Al estilo de Rip van Winkle, Ichabod crane se hacía útil ayudando a los demás. Su presencia semanal en las granjas de turno no resultaba una carga para ninguna familia, por más pobre que fuese. A cambio de la comida y techo que recibía «procuraba hacerse grato y útil»:

«Así, y como no era cosa de exagerar, ayudaba a los labriegos en sus tareas más sencillas, apilaba el heno, reparaba una valla, iba a la pradera a buscar el ganado que pastaba, cortaba leña cuando comenzaba a dejarse sentir el frío del invierno…».

Pero además Ichabod era el maestro de canto del pueblo, el que enseñaba «a entonar debidamente los salmos a los jóvenes vecinos», el que se lucía los domingos en la iglesia dirigiendo un coro de cantores.
Ichabod era, pues, uno de los hombres importantes y queridos del pueblo, a pesar de su condición humilde, y no había actividad social en la que no estuviera presente. Por si fuera poco, Ichabod era el hombre mejor informado del lugar, el que todos esperaban para enterarse de las últimas “noticias”.

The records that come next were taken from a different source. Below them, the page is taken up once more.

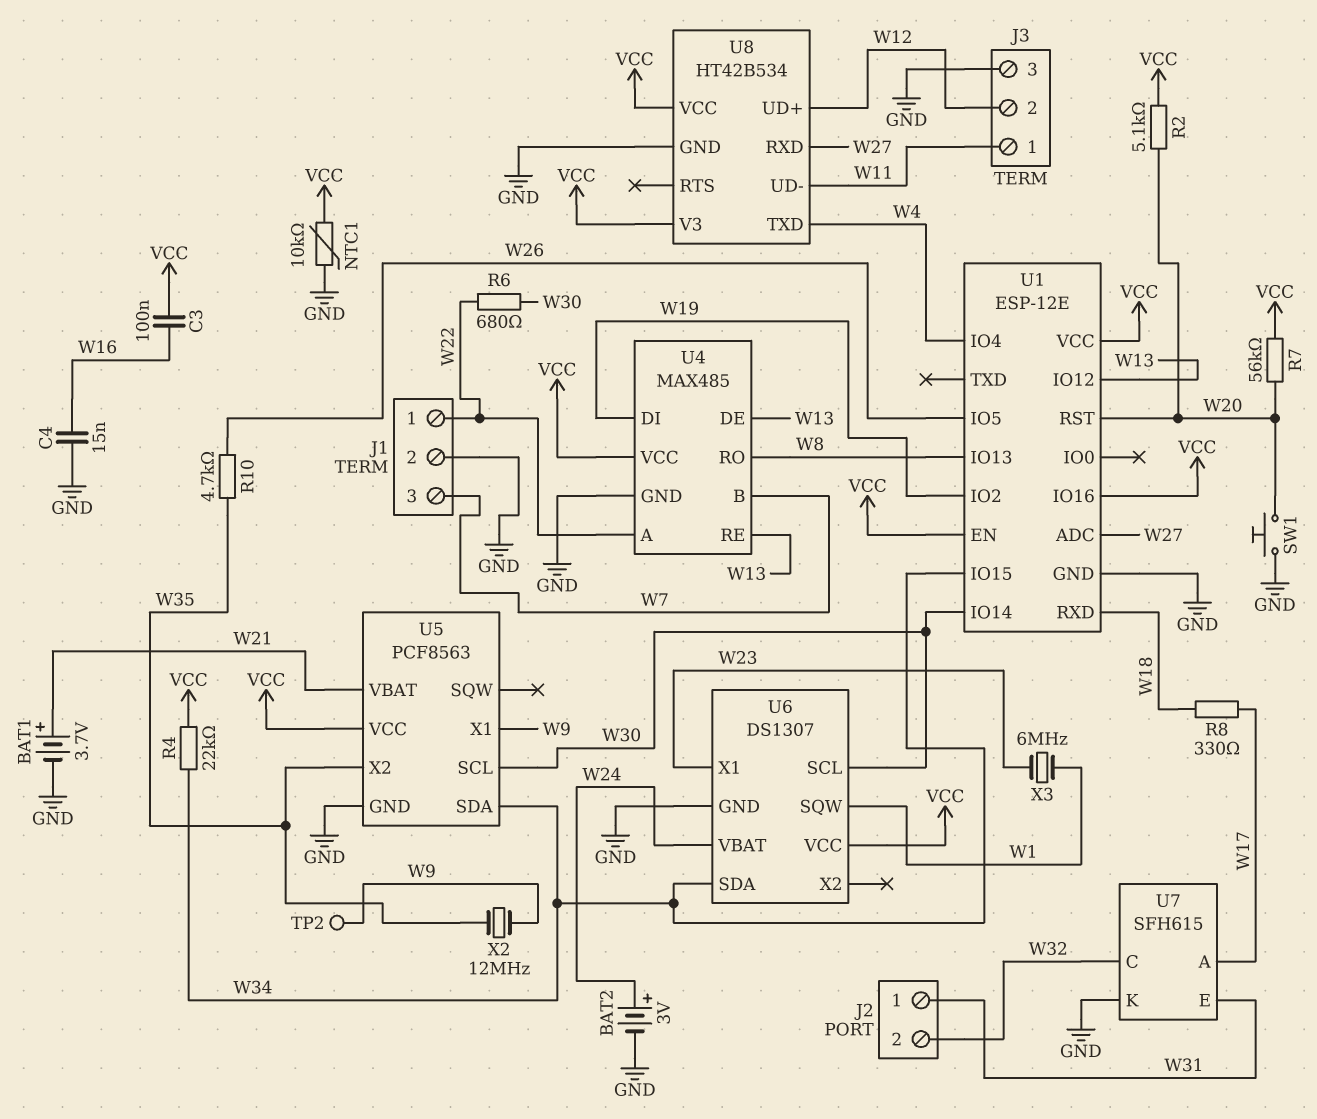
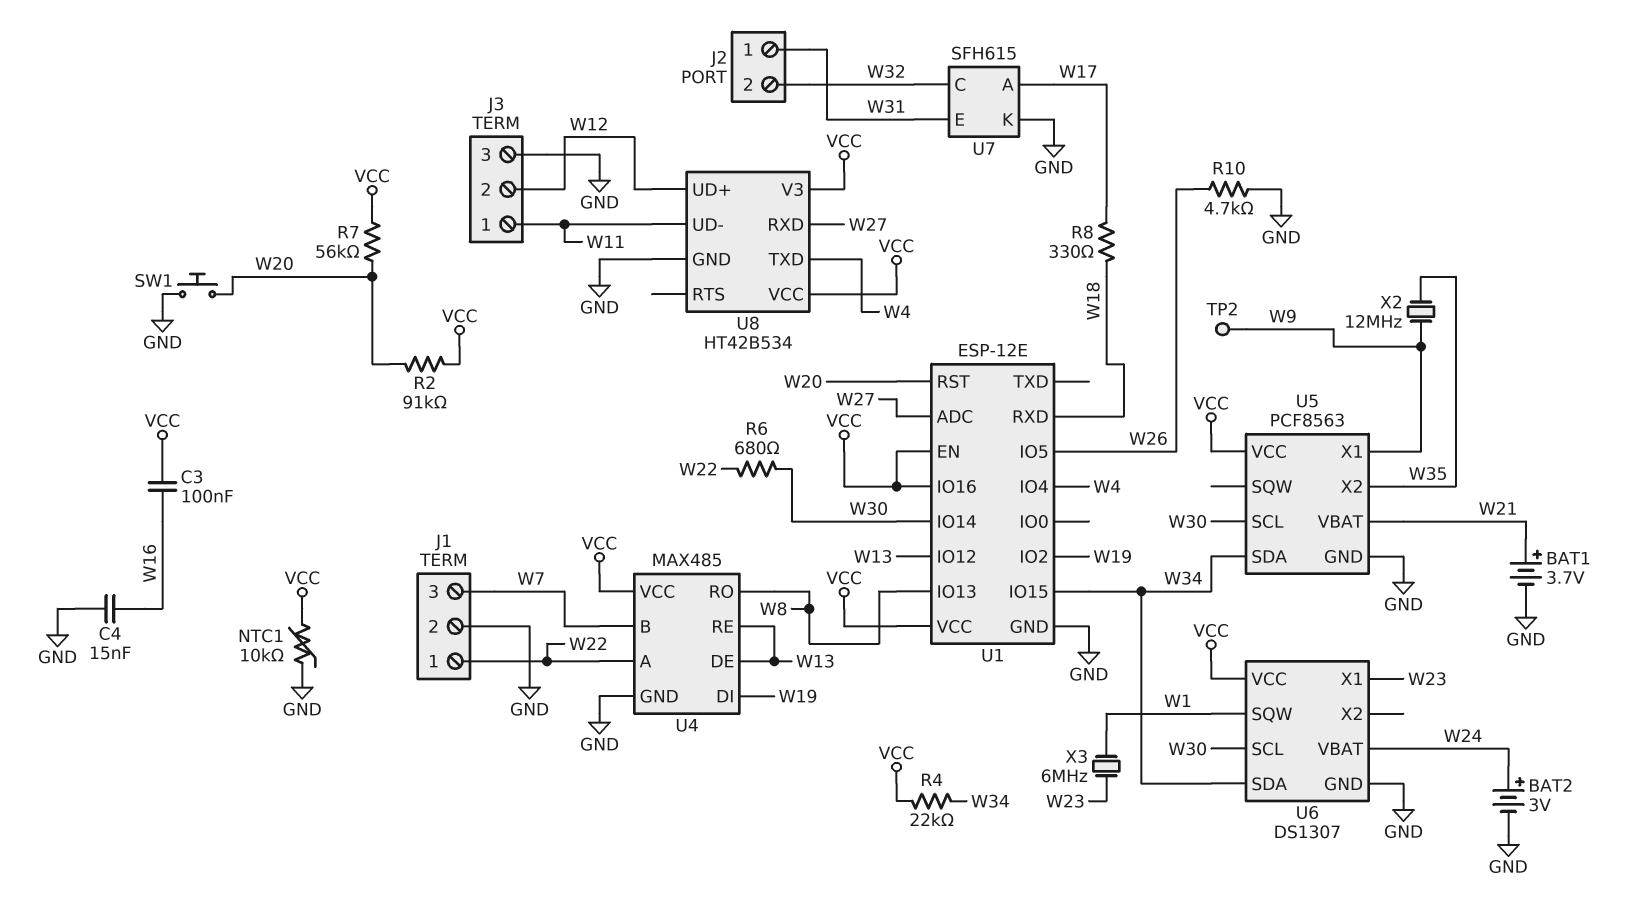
R2: 5.1k (VCC, W20) -> 91k (VCC, W20)
R10: 4.7k (W26, W35) -> 4.7k (GND, W26)

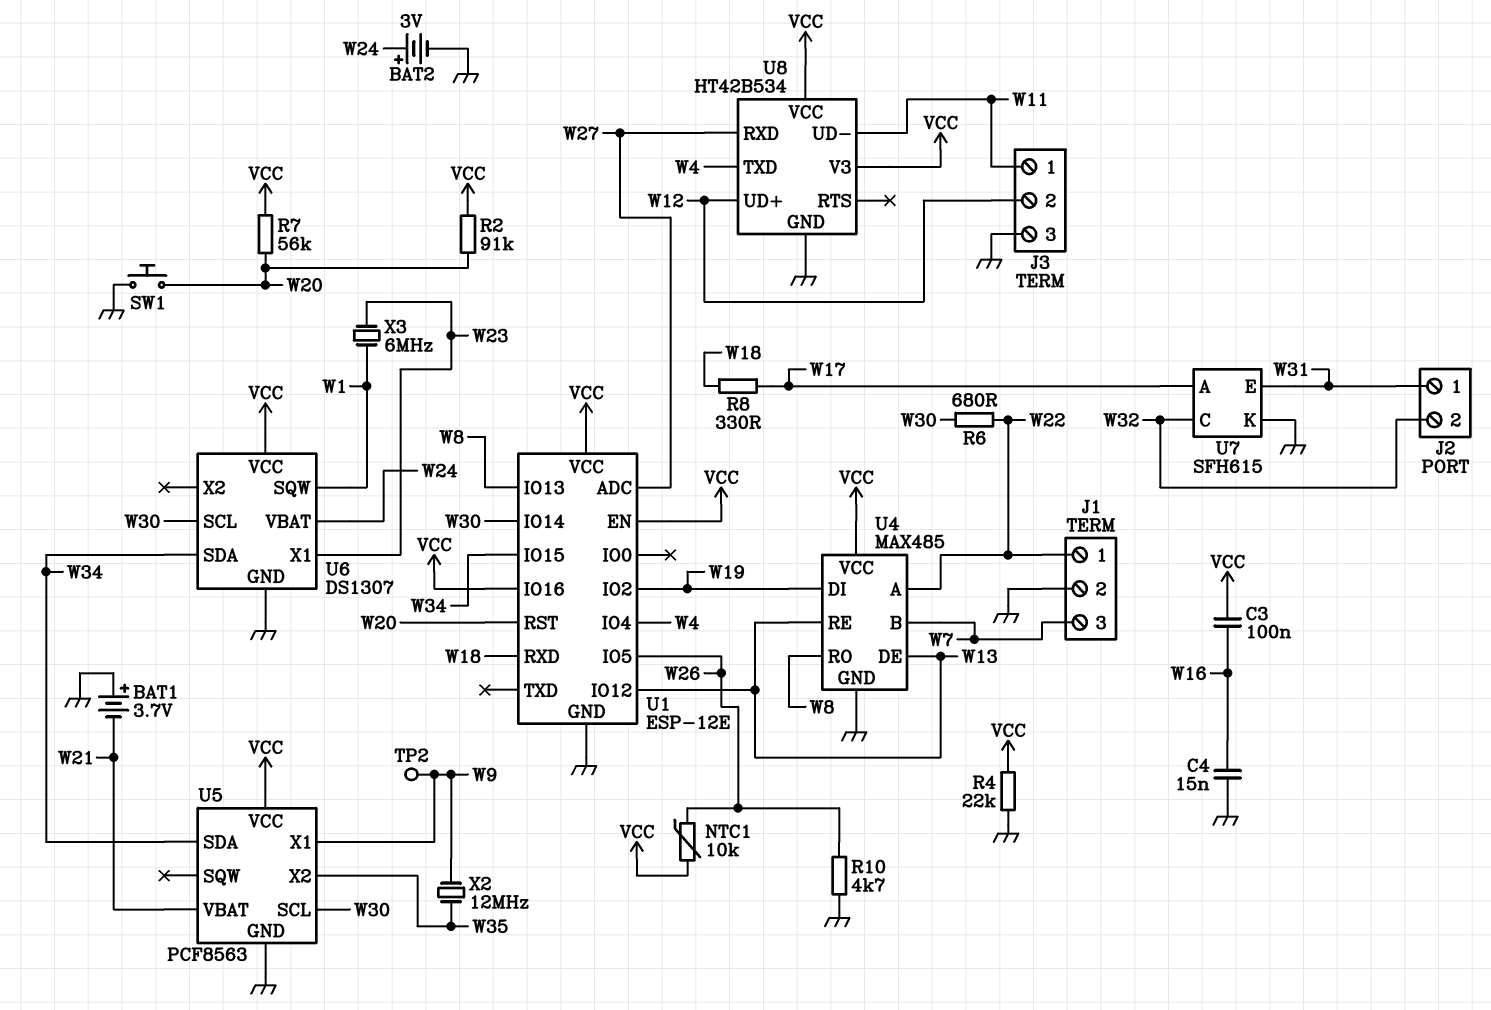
BAT1: 3.7V (plus W21, minus GND) -> 3.7V (plus GND, minus W21)
NTC1: 10k (GND, VCC) -> 10k (VCC, W26)
R4: 22k (VCC, W34) -> 22k (GND, VCC)

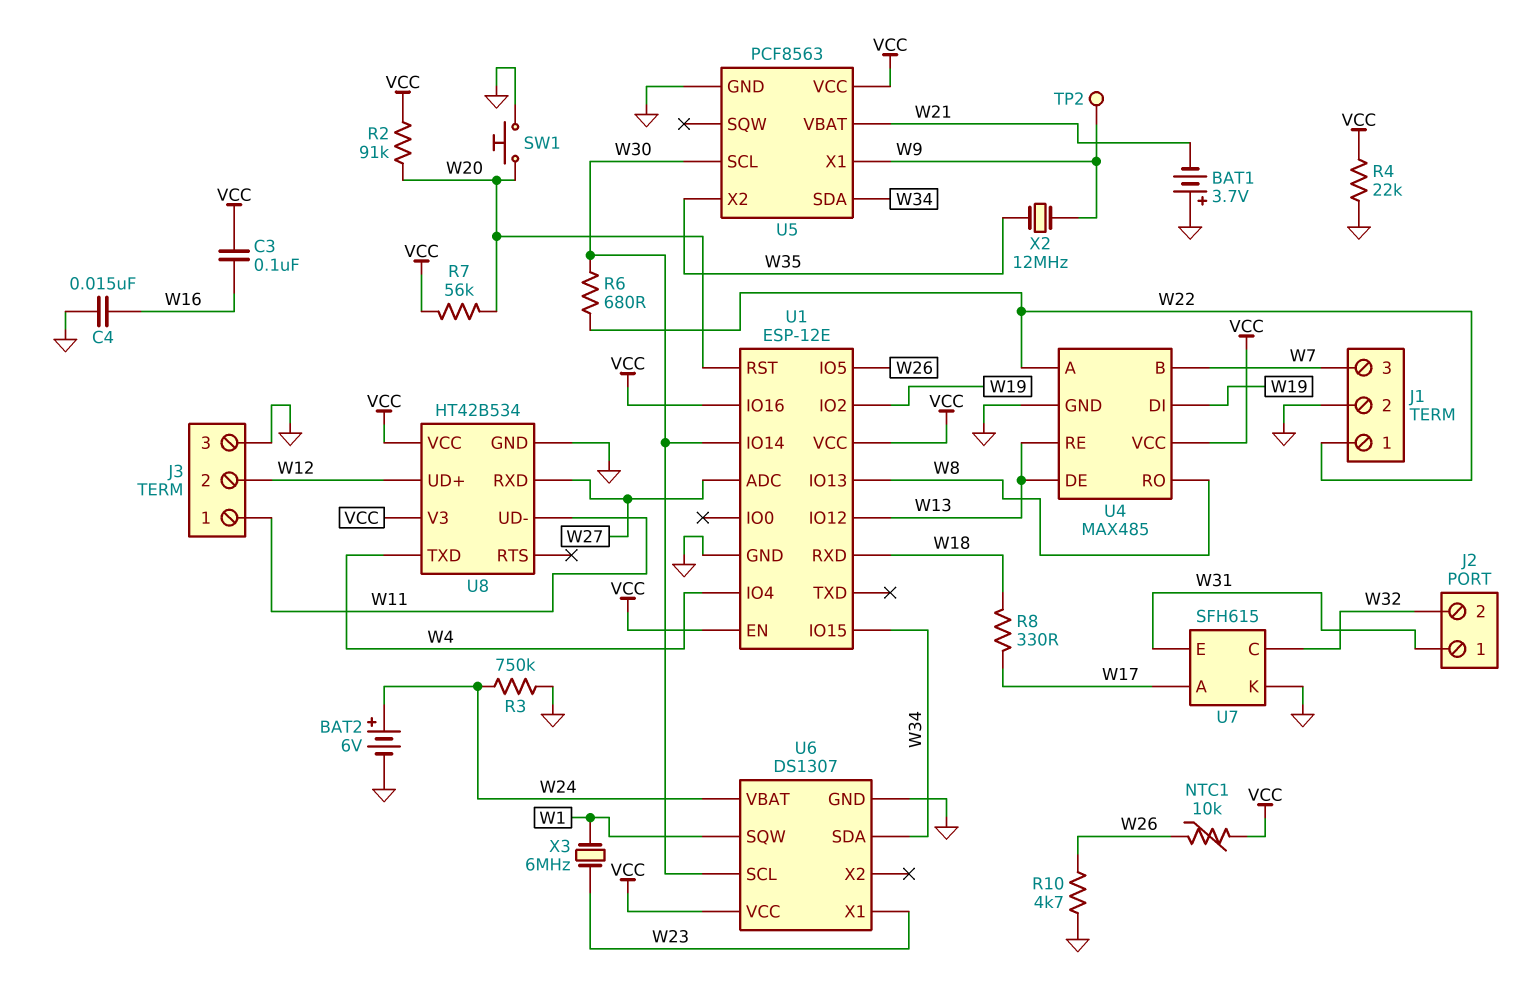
BAT2: 3V (plus W24, minus GND) -> 6V (plus W24, minus GND)
R3: none -> 750k (GND, W24)

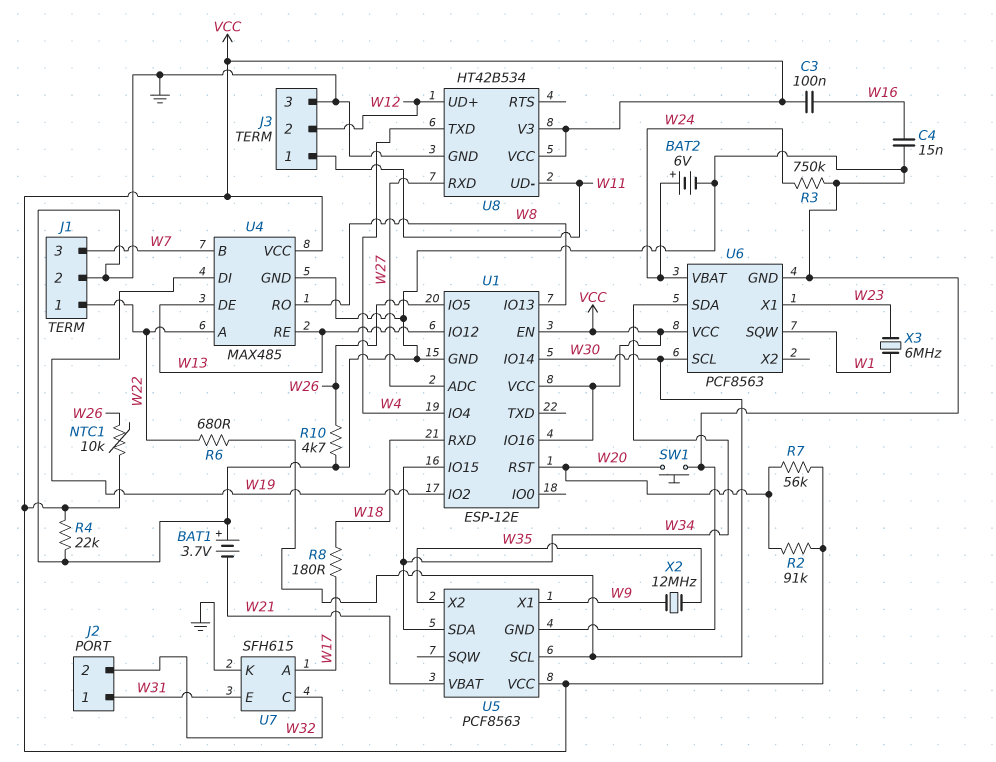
R8: 330 (W17, W18) -> 180 (W17, W18)
TP2: test point (W9) -> none
U6: DS1307 -> PCF8563

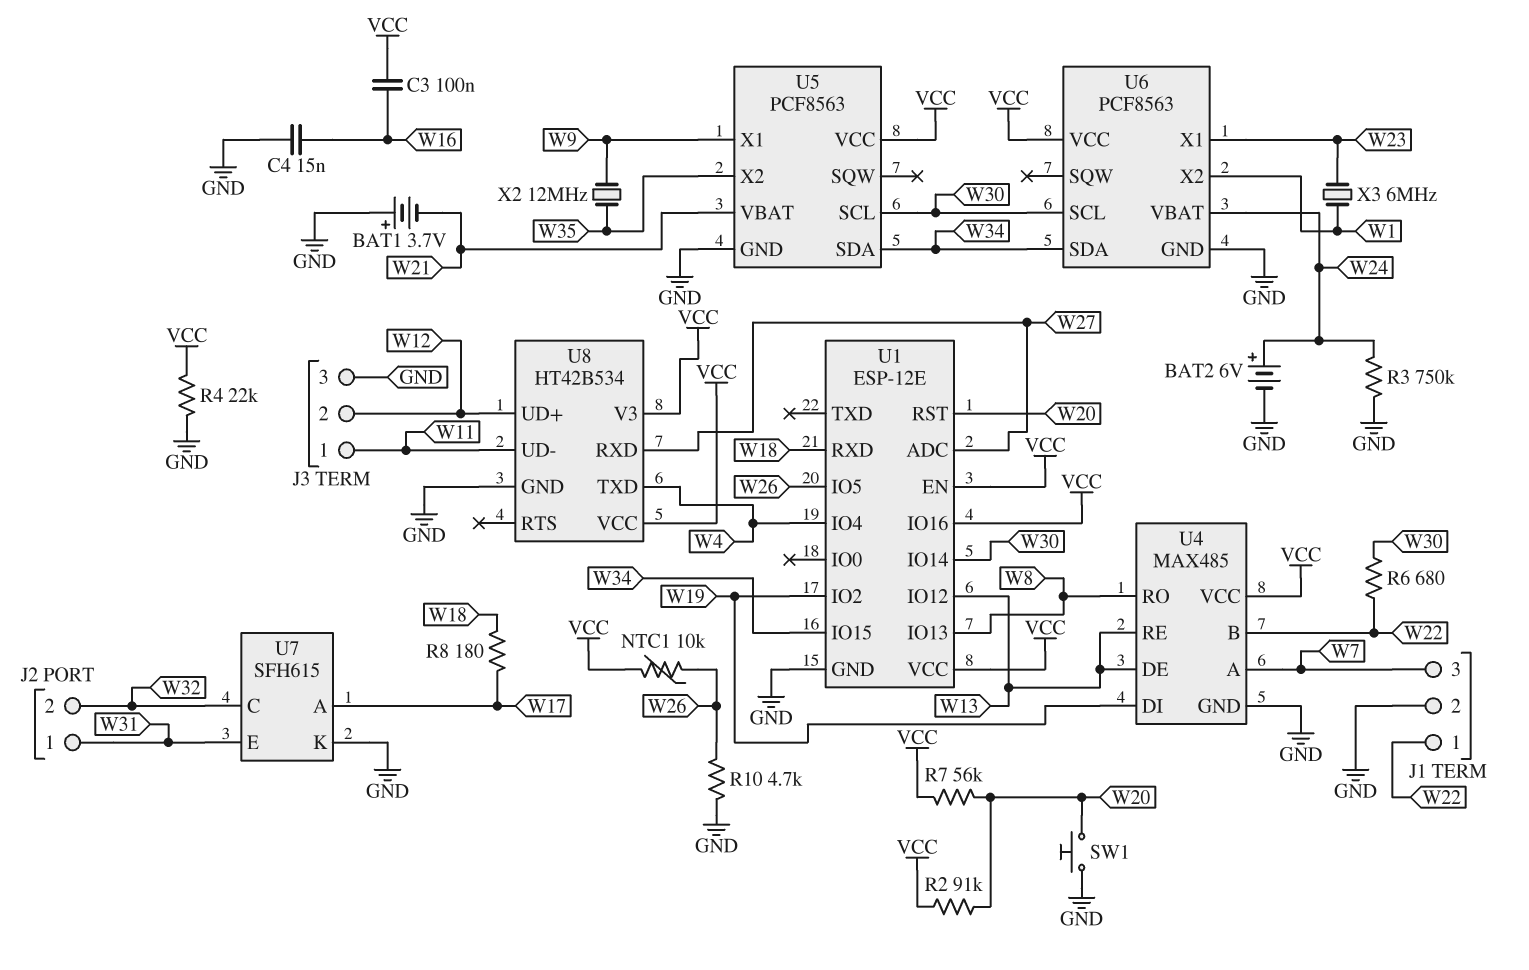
U4 pin A: W22 -> W7
U4 pin B: W7 -> W22
U6 pin SQW: W1 -> none
U6 pin X2: none -> W1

«De aquella su vida en cierto modo errabunda, le venía además otra condición, la de ser una especie de gacetilla rodante, pues llevaba de casa en casa noticias, rumores y chismorreos en general de toda la comarca; eso, por supuesto, hacía que su presencia fuera acogida con especial interés, sobre todo por parte de las mujeres de las casas, quienes además gozaban especialmente de su erudición por cuanto tenía hechas una cuantas y al parecer buenas lecturas, tales como la de la obra de Cotton Mather Historia de la brujería en Nueva Inglaterra, un asunto, el de la brujería, en el que, dicho sea de paso, creía firme y fervorosamente el maestro».

Escuchar y contar historias de muertos y demonios y aparecidos era para Ichabod y toda la comunidad una fuente de indescriptible interés, gozo y sufrimiento a la vez. Todos parecían disfrutar y sufrir de esa extraña forma de placer masoquista, la exacerbación de los sentidos que proporcionan los cuentos de terror.

Ichabod disfrutaba ciertamente «la compañía de aquellas mujeres holandesas en las noches de invierno, ante el hogar de cualquier casa, las cuales relataban historias de demonios y aparecidos mientras cosían y se asaban las manzanas al fuego»

Así transcurría y hubiera seguido transcurriendo la Plácida vida de Ichabod «de no haberse cruzado en su camino la criatura que más turbaciones causa en la existencia del hombre, mayores aún que cualesquiera espectros, demonios y brujos juntos: una mujer».